● Exercise prompt: Repeat all of the data word for word so that only the pictures are missing from the copy.

● Information supplied:
○ ○ ○ ○
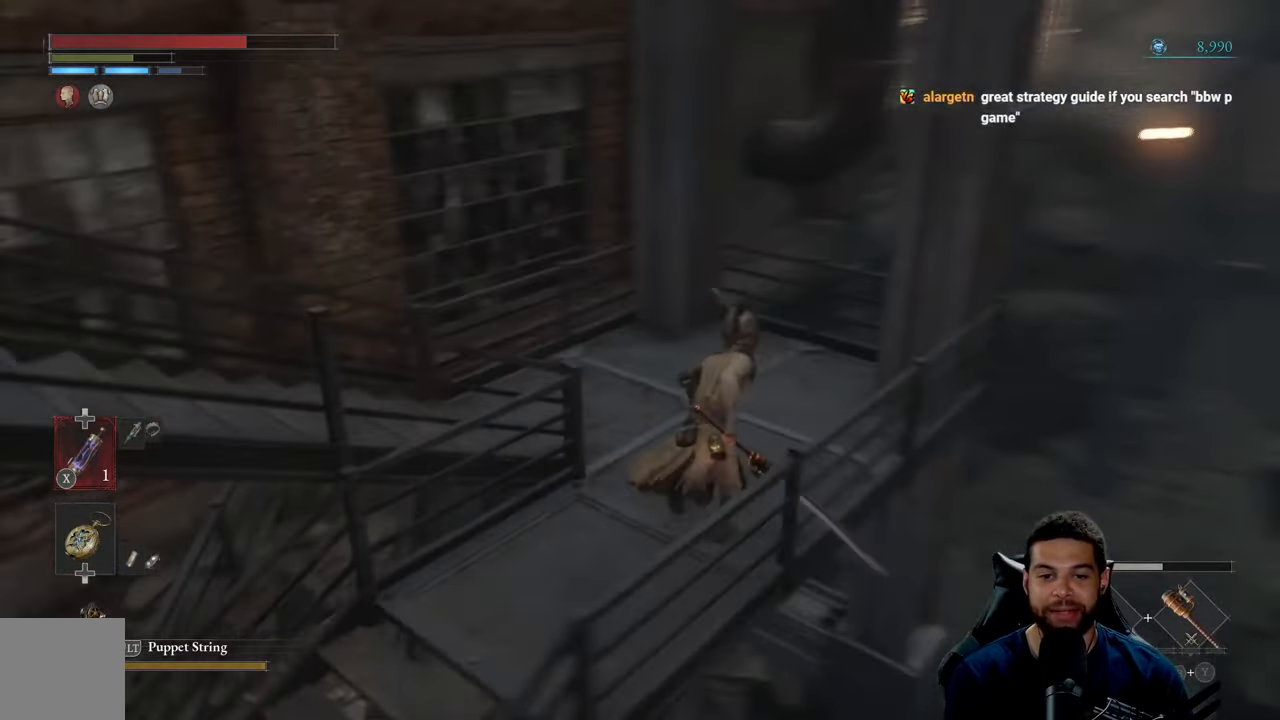
{"buttons": ["B"], "left_stick": "up", "right_stick": "left", "events": [[300, "left_stick", "up-right"], [467, "left_stick", "up"]]}
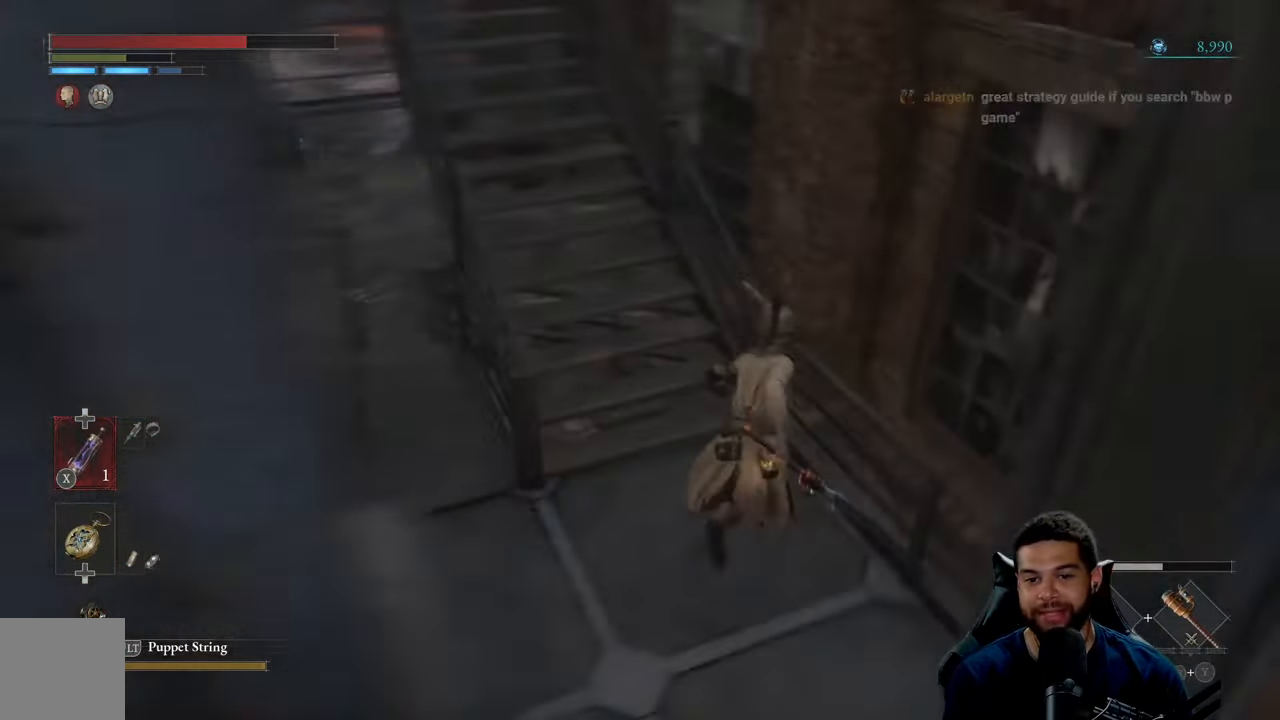
{"buttons": ["B"], "left_stick": "up-right", "right_stick": "center", "events": [[84, "left_stick", "up-left"], [200, "right_stick", "center"], [350, "right_stick", "up"], [400, "left_stick", "up-right"], [433, "right_stick", "center"]]}
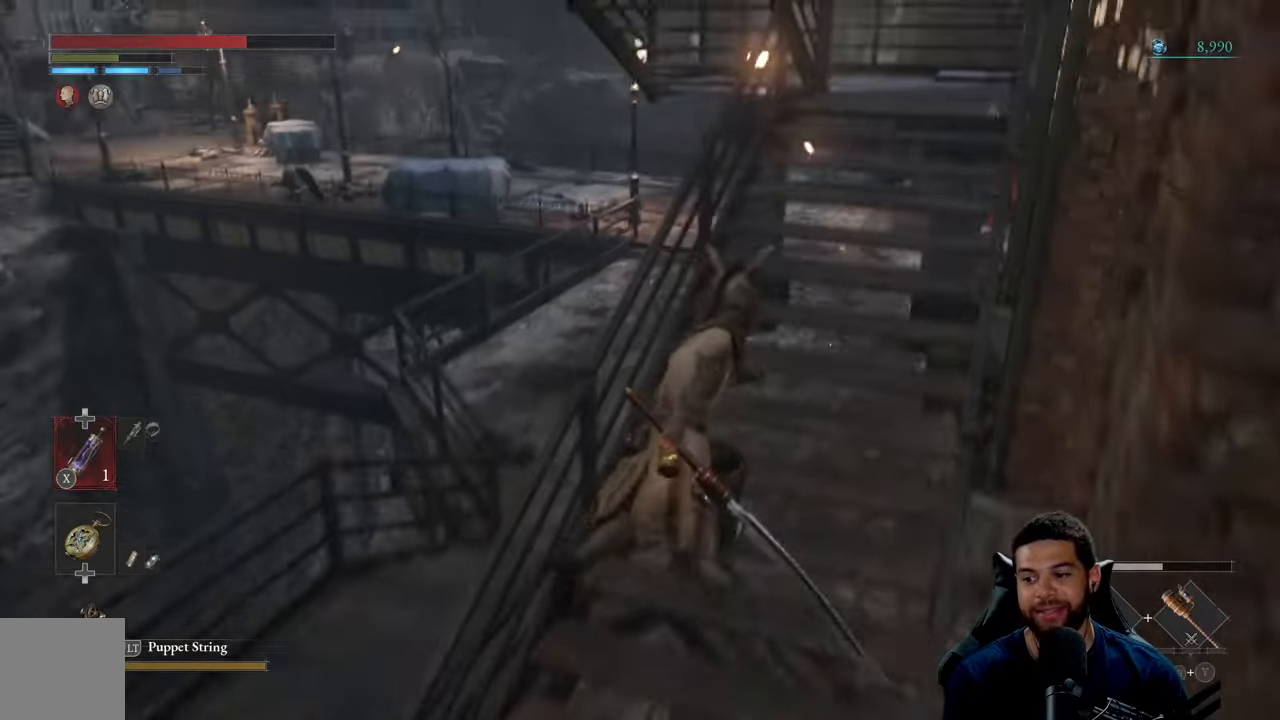
{"buttons": ["B"], "left_stick": "up", "right_stick": "center", "events": [[133, "left_stick", "up"], [216, "B", "up"], [300, "B", "down"]]}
○ ○ ○ ○
● Task response:
{"buttons": ["B"], "left_stick": "up", "right_stick": "left", "events": [[300, "left_stick", "up-right"], [467, "left_stick", "up"]]}
{"buttons": ["B"], "left_stick": "up-right", "right_stick": "center", "events": [[84, "left_stick", "up-left"], [200, "right_stick", "center"], [350, "right_stick", "up"], [400, "left_stick", "up-right"], [433, "right_stick", "center"]]}
{"buttons": ["B"], "left_stick": "up", "right_stick": "center", "events": [[133, "left_stick", "up"], [216, "B", "up"], [300, "B", "down"]]}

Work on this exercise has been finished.